Keine der drei Gruppen ist für alle Matrizen besser, es gibt jeweils Beispiele, wo eine Klasse die anderen übertrumpft. In der Praxis werden deswegen mehrere Löser ausprobiert, um für das gegebene Problem Erfahrungswerte zu sammeln.
Für den Fall symmetrischer, positiv-definiter Matrizen ist das von NVIDIA bereitgestellte CHOLMOD eine Hochleistungsbibliothek für die spärliche Cholesky-Faktorisierung. Die Berechnung kann auf einfache Weise auch auf die GPU ausgelagert werden, wodurch eine wesentliche zusätzliche Beschleunigung der Berechnung erzielt werden kann. CHOLMOD ist Teil des SuiteSparse-Pakets für lineare Algebra, das von Prof. Tim Davis von der Texas A&M University entwickelt wurde. SuiteSparse und CHOLMOD werden seit langem in der Industrie und im akademischen Bereich eingesetzt – insbesondere als Löser linearer Systeme, die mit dem Matlab-Operator „Backslash“ aufgerufen werden (wie in x = A\b)[1].
Vorkonditionierung
Weniger entscheidend als die Auswahl des tatsächlichen Lösers ist die Wahl des Vorkonditionierers, durch den entscheidende Geschwindigkeitsverbesserungen erzielt werden können. Für sequentielle Codes bietet sich hier eine ILU-Zerlegung an, aber je nach Problem können sich auch andere Vorkonditionierer als sehr effizient erweisen. Da ILU nicht parallelisierbar ist, werden in diesem Falle andere eingesetzt, beispielsweise Schwarz-Gebietszerlegungs-Verfahren.
Literatur
- C. T. Kelley: Iterative Methods for Linear and Nonlinear Equations. Society for Industrial and Applied Mathematics SIAM, Philadelphia PA 1995, ISBN 0-89871-352-8, (Frontiers in applied mathematics 16).

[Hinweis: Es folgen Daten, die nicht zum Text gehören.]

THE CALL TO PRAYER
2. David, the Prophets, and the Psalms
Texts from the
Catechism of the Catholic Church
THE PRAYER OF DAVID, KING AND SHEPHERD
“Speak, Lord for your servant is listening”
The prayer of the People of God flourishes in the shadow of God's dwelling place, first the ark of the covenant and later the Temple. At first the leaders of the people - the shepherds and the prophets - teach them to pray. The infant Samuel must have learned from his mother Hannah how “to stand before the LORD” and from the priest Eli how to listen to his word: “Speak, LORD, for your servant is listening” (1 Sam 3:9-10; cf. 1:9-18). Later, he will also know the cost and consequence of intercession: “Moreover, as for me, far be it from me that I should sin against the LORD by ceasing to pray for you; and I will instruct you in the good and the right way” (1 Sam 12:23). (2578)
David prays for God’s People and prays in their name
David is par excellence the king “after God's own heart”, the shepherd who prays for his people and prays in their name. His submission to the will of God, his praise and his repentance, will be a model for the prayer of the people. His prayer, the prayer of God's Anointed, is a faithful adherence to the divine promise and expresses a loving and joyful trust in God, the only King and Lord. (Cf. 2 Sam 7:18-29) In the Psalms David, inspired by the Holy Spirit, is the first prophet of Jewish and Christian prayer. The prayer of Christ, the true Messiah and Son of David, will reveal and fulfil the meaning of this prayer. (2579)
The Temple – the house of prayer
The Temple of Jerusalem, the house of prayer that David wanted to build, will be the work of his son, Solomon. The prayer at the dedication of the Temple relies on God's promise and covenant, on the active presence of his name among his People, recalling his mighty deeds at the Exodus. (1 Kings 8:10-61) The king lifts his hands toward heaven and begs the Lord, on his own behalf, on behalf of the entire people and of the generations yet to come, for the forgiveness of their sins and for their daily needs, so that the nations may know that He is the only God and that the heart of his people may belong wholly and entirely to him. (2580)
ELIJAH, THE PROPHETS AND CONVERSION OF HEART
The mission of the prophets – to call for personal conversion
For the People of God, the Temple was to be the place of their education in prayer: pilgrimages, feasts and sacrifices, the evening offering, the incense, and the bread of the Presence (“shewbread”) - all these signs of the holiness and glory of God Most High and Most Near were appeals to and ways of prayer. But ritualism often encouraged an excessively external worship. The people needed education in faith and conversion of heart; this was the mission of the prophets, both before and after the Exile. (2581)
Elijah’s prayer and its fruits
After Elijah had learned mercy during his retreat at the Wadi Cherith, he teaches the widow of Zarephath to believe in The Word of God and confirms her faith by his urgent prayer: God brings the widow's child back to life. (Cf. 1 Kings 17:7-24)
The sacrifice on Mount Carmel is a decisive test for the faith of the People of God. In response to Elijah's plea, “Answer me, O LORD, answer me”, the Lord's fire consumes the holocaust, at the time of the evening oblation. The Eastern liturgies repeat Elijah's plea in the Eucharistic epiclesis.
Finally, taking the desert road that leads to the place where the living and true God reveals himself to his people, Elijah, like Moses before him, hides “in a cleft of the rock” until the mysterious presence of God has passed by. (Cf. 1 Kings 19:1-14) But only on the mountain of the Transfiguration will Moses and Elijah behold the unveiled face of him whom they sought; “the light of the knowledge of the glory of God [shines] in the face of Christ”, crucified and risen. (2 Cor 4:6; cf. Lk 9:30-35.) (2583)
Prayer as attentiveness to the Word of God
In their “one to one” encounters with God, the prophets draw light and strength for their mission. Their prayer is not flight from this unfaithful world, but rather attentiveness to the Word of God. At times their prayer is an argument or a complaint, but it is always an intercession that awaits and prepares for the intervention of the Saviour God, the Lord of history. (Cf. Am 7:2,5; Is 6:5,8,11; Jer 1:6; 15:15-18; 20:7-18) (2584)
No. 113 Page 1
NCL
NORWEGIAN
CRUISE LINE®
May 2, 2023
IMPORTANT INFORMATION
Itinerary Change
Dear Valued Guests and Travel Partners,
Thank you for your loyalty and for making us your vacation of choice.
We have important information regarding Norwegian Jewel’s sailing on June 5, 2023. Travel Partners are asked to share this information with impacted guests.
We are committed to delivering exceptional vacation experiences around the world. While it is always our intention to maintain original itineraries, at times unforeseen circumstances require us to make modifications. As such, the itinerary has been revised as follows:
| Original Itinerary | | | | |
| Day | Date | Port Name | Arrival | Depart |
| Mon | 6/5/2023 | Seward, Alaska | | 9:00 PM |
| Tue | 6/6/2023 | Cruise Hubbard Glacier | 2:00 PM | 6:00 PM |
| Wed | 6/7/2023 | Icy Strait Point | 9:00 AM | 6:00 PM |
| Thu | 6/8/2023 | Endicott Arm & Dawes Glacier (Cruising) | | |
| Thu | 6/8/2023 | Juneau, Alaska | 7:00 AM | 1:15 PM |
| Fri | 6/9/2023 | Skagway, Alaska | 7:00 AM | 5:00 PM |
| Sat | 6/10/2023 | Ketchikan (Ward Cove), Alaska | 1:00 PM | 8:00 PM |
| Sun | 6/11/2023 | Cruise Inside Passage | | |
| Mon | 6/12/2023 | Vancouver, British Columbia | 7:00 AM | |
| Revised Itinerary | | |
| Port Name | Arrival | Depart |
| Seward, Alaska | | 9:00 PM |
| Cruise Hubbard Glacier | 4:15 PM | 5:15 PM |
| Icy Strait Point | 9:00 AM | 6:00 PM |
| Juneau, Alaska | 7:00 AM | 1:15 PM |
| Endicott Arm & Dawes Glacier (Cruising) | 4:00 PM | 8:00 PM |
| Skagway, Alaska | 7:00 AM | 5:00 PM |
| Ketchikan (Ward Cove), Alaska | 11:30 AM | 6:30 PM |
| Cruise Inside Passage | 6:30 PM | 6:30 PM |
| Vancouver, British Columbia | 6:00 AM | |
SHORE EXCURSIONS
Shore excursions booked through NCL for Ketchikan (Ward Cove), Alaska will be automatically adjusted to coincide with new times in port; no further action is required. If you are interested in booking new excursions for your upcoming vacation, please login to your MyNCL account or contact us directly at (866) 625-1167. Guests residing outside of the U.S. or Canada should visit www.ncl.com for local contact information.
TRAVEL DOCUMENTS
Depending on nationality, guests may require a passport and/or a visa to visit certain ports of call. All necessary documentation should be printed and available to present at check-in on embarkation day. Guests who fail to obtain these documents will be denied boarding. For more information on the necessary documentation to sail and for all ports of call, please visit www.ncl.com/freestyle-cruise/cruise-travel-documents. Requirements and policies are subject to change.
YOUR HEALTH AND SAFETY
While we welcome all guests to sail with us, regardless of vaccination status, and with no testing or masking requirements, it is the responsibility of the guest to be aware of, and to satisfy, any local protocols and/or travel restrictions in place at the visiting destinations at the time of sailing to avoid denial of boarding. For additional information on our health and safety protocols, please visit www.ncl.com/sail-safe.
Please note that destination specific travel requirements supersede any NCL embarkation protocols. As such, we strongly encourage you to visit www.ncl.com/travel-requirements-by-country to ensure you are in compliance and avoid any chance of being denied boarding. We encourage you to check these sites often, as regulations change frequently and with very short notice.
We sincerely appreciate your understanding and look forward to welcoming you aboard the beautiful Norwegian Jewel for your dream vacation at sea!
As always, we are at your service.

- Andreas Meister: Numerik linearer Gleichungssysteme. Eine Einführung in moderne Verfahren. 2. überarbeitete Auflage. Vieweg, Wiesbaden 2005, ISBN 3-528-13135-7.
- Yousef Saad: Iterative Methods for Sparse Linear Systems. 2nd edition. Society for Industrial and Applied Mathematics SIAM, Philadelphia PA 2003, ISBN 0-89871-534-2.
- Yousef Saad, Martin H. Schultz: GMRES: A generalized minimal residual algorithm for solving nonsymmetric linear systems. In: SIAM Journal on Scientific and Statistical Computing Bd. 7, 1986, ISSN 0196-5204, S. 856–869.
Einzelnachweise
- CHOLMOD-Verfahren. 15. Dezember 2019, abgerufen am 15. März 2023.